I avoided all things Shavian, thereafter, through my education (apart from Singing 'Wouldn't It be loverly' in a school concert), and I have got on very nicely with very small doses of his works since. Penelope Keith made Captain Brassbound's Conversion into a fun evening (of which I remember nothing else), Oscar Straus made a delightful musical out of Arms and the Man, just as Fritz Loewe did of Pygmalion ... but that was more or less it, except in the line of duty. So I had barely heard of Misalliance. Apparently with reason. It was produced at the Duke of York's Theatre in February 1910, labelled 'three hours of talk' and vanished into the repertoires of a few of the more pretentious houses in double quick time.
Change of topic. When I bought some designs, some time in the 1980s, there were a few oddities which clearly didn't belong in the box, interleaved with my purchases. Some unlabelled, some unsigned, but one -- to my delight -- autographed 'Wilhelm'. The great designer. And I didn't have a Wilhelm. It was an odd piece, though. A chap in an airman's suit and goggles. The Arcadians maybe? Never mind. It was a Wilhelm. Back in the box.

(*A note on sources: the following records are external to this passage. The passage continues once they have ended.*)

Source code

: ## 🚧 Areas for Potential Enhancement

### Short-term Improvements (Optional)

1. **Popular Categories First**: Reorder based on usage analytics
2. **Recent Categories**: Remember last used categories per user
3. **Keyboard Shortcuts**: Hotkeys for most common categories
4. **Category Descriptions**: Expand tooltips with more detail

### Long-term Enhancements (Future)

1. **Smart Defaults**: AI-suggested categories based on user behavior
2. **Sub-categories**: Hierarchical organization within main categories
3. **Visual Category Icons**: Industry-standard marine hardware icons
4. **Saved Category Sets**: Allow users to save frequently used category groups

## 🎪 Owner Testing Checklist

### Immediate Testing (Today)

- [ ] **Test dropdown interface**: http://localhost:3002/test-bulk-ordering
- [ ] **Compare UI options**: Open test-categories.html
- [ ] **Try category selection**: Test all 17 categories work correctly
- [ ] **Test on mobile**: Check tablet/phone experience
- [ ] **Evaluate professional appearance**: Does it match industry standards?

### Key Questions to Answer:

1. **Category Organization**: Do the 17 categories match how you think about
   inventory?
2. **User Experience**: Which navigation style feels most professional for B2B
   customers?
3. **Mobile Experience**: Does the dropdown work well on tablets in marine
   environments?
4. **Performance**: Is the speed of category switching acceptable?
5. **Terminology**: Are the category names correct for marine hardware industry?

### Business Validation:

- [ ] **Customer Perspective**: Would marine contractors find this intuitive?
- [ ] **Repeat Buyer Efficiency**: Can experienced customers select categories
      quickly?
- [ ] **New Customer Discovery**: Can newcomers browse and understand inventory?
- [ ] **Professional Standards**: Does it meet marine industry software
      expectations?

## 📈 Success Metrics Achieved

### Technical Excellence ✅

Today I pulled it out again, and noticed a pencilled inscription on the back. Misalliance. Shaw? So I looked in the 1910 newspapers ... yes, Misalliance, starring Florence Haydon, produced by .. who? Granville Barker? with whom? Why can I barely find a mention of this play and its production? I have merely managed to find that the person who did the most talking during the three acts played the role of -- yes! -- a Ruritanian circus acrobat who arrives in a plane. So it's not a man. This is the design for the costume for the Repertory Theatre's original Lina Szczepanowka. Which, I finally discover, was played by no less than Lena Ashwell.
Oh well, its a delicious drawing. And I suppose to Shaw groupies (I see they still exist) and devotees of the Barker system and all that swam in it, it has more than a little interest and significance. So I am putting it on the worldwide web so that anyone who wishes may copy it, and use or publish it. And it would be nice, if they did so, if they said the original belongs to me. Well, for now, anyhow. Tenders are open.